The EEOC then filed suit, claiming that Chase had discriminated against a class of employees at its Polaris Park facility. Chase filed a motion for partial summary judgment as to the class allegations, arguing that the EEOC’s suit was well beyond what it investigated at the administrative stage (or at least beyond what it told Chase it was investigating) and that it had not conciliated in good faith. Judge Smith rejected both arguments.

The Defense Claimed That The Lawsuit Exceeded The Scope Of Investigation

Chase claimed that the EEOC had not truly investigated a class beyond employees reporting to Doneyhue’s manager Wile, or that even if it did, the EEOC had not told Chase of it. The Court acknowledged that in the Sixth Circuit, an EEOC complaint must be limited to the investigation reasonably expected to grow out of the charge of discrimination. The Court found, however, that the EEOC had clearly looked at the circumstances of employees outside of Wile’s chain of command, and rejected Chase’s argument. Chase’s second argument – that it must be notified of the scope of the charge – relied on EEOC v. Outback Steak House of Florida, 520 F. Supp. 2d 1250 (D. Colo. 2007). Judge Smith differentiated that case, noting that in EEOC v. Outback, the EEOC had attempted to base a nationwide lawsuit on a strictly regional investigation.
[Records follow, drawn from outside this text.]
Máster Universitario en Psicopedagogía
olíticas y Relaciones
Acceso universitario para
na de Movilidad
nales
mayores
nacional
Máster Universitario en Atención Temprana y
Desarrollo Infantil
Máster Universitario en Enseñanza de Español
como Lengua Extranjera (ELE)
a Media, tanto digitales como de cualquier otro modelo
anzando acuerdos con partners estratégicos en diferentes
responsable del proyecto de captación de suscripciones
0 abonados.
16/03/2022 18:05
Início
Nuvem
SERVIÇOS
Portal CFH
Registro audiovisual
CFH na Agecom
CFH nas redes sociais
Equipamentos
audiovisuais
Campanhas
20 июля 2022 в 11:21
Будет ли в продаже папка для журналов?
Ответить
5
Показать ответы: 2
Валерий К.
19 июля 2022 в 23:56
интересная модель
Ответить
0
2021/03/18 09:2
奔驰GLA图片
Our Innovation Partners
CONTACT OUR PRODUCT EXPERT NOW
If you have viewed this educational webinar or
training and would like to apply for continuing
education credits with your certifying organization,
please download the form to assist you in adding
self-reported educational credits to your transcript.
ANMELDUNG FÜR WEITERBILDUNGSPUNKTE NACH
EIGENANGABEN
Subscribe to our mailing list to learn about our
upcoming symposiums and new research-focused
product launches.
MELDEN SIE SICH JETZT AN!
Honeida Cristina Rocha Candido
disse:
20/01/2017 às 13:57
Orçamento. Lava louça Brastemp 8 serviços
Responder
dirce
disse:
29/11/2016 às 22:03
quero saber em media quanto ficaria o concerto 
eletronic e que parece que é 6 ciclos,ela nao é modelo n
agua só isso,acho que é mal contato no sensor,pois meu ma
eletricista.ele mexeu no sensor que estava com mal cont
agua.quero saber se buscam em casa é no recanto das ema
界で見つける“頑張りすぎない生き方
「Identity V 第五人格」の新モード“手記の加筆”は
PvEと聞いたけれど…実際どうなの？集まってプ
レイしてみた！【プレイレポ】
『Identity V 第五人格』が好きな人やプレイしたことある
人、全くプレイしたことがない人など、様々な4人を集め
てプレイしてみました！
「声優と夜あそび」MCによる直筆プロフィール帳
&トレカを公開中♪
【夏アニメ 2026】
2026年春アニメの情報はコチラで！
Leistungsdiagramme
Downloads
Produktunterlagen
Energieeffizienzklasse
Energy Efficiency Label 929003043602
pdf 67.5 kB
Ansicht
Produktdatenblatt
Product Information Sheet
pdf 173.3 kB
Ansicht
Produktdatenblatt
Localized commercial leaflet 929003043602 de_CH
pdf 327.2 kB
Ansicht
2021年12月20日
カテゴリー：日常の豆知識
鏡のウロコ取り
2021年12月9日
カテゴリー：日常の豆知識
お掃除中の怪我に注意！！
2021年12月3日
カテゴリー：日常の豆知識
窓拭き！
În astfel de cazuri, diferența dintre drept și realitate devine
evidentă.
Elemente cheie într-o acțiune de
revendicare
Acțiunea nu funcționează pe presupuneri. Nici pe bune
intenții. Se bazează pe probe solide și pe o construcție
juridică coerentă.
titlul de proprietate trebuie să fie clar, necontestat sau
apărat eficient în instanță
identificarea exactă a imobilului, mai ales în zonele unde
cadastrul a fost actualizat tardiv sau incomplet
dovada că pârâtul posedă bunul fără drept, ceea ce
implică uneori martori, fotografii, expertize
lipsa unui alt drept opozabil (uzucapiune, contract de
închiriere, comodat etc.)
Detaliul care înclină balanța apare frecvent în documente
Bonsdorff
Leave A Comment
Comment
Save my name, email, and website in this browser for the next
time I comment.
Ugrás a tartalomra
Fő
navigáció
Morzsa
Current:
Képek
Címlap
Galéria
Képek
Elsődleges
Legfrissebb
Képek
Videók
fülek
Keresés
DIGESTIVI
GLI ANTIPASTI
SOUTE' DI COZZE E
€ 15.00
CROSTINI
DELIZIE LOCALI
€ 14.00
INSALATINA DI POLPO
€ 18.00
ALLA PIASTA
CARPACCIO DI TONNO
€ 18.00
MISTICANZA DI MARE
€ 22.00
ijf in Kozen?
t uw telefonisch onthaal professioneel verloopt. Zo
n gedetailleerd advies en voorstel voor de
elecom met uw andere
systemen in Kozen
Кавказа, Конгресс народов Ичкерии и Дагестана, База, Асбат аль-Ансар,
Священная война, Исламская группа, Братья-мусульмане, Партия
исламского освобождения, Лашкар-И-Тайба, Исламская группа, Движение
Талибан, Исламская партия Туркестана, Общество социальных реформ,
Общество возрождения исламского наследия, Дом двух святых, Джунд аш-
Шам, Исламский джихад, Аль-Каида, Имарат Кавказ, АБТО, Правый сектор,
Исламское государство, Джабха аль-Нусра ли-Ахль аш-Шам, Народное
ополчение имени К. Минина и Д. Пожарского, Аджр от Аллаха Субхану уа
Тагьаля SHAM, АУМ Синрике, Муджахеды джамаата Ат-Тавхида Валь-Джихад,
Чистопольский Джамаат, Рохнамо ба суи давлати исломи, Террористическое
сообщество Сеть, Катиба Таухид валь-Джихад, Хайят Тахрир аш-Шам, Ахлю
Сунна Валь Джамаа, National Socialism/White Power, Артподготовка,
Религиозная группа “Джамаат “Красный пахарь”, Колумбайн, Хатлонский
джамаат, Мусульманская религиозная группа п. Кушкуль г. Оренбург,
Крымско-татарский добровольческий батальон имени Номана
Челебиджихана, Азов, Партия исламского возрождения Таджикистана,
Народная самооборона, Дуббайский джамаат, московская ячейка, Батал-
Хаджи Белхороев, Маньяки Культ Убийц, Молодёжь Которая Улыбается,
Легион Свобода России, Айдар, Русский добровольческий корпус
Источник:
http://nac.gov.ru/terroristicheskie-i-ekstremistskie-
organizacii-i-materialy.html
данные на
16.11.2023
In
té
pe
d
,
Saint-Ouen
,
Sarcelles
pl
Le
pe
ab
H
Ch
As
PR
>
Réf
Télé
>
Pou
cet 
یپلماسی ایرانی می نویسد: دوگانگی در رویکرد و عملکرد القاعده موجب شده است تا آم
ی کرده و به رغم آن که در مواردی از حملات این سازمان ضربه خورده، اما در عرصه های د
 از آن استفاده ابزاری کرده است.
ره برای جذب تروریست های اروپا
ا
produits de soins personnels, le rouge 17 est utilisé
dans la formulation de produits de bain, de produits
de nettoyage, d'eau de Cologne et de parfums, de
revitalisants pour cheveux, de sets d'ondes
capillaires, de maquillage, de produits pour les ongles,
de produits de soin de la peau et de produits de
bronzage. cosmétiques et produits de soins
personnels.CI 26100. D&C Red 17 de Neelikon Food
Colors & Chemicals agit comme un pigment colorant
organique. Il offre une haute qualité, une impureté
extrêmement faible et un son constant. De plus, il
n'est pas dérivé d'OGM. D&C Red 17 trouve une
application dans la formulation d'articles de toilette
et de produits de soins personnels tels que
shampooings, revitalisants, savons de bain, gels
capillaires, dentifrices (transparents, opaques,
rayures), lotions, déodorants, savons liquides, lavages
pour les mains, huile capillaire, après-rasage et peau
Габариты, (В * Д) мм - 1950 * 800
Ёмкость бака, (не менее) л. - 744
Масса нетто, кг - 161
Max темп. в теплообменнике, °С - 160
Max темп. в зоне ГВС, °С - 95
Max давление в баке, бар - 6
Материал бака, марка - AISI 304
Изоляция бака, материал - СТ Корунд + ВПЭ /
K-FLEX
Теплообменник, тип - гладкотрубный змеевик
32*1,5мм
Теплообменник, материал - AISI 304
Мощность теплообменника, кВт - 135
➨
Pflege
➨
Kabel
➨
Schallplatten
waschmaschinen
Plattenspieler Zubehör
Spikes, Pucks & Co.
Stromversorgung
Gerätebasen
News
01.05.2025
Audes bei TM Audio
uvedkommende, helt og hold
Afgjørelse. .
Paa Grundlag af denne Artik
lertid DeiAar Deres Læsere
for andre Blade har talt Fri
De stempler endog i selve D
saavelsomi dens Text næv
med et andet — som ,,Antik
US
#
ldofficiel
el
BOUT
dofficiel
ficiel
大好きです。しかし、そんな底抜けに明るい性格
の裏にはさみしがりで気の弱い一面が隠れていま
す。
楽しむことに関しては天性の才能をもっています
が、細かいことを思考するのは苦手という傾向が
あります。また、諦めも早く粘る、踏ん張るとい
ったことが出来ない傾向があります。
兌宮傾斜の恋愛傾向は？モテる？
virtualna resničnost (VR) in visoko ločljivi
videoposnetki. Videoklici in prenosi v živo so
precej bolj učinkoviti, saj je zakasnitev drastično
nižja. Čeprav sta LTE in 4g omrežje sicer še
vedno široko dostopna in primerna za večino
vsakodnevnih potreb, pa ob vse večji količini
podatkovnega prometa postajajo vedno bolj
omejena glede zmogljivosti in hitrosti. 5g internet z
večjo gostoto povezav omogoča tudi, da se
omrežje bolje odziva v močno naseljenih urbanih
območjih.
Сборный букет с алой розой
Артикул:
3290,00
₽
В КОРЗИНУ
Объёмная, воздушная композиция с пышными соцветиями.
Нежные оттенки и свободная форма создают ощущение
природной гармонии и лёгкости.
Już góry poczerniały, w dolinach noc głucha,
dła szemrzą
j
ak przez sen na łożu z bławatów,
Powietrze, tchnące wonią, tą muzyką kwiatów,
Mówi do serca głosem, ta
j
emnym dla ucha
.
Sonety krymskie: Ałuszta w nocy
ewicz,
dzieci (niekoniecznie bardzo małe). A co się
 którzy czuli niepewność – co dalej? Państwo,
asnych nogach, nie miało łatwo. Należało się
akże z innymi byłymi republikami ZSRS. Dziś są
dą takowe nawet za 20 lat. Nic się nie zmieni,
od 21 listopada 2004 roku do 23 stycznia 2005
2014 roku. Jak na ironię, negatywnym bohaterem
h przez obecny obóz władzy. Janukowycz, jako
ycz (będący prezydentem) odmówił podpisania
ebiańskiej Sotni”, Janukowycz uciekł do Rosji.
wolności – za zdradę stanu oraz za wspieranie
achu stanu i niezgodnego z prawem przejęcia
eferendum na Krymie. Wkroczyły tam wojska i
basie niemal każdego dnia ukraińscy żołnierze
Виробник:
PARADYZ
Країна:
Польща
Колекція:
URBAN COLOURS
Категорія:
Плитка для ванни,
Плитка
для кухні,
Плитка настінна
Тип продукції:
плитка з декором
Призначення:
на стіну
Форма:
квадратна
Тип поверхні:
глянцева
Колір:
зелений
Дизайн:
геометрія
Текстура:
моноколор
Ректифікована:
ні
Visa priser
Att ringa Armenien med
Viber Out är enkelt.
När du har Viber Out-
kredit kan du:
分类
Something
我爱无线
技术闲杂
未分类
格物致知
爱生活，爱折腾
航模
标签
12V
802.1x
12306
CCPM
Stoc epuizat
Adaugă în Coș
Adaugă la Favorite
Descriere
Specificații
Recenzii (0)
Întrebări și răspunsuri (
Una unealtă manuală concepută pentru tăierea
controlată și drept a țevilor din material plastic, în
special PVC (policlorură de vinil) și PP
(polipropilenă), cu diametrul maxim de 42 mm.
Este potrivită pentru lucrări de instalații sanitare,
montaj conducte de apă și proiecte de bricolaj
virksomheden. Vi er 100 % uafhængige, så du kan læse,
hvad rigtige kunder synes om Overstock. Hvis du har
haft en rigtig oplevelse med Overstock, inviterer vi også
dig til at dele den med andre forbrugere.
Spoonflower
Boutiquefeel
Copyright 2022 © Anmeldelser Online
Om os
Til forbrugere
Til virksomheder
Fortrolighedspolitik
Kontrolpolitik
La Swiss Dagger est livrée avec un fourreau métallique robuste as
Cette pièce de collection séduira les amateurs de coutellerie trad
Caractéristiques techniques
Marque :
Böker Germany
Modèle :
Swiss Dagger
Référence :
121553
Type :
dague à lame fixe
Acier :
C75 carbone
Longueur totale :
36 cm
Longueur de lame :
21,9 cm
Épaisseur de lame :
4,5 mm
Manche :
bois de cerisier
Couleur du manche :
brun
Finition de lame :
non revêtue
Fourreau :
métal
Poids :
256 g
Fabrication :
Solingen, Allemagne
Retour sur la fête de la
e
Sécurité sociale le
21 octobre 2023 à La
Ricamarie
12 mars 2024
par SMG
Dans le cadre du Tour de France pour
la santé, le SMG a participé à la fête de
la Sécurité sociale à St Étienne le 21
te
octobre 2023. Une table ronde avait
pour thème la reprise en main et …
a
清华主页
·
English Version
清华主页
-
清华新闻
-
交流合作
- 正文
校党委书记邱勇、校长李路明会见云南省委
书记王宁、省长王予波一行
Judge Smith reasoned that it could be inferred from the EEOC’s testimony and information requests that Chase was informed of expanded class claims and denied Chase’s motion on that basis.

EEOC’s Duty To Conciliate In Good Faith

Perhaps more significantly, the Court also gave the EEOC virtually free reign to define for itself what is “good faith” conciliation. The Court noted, without explanation, that the EEOC’s conciliation demand was “on its face made in good faith.” Id. at 16-17. Judge Smith went on to hold that once Chase rejected the EEOC's demand, the Commission was “under no duty to attempt further conciliation….” Id. at 17. The decision concludes that “it is not for this Court to second guess the approach taken by [the EEOC] in attempting to conciliate the matter. As long as its effort was made in good faith, it is not subject to judicial review.” Id. On this basis, the Court rejected Chase’s motion for partial for summary judgment.

Implications For Employers

This is a disturbing case for employers. A strategy informed by EEOC v. JP Morgan Chase suggests that employers should push the EEOC for clear articulation of its position at every stage. Where, for example, the EEOC makes class allegations, but refuses to identify the class members, an employer should still insist the EEOC at least identify the scope of the class (by work unit or supervisor, for example). If the EEOC continues to stonewall, the employer should memorialize what it believes is the scope of the class, so there is no mistake what the employer did or did not know during the investigation and conciliation stage. 

As for a conciliation strategy, it is difficult to suggest steps beyond those taken by the employer here. Naturally, when the EEOC refuses to come to the negotiation table, it is difficult to bargain. Demonstrating to the Court that an employer at least attempted to engage in the method of negotiating proscribed by the EEOC is one suggestion (here, providing the EEOC with a more comprehensive offer). Nevertheless, it is difficult to conceive of a situation where the EEOC could be considered to have acted improperly using this decision’s view of the “good faith” standard. Fortunately, there are other decisions that take an evenhanded view of the good faith obligation that can be cited in other jurisdictions.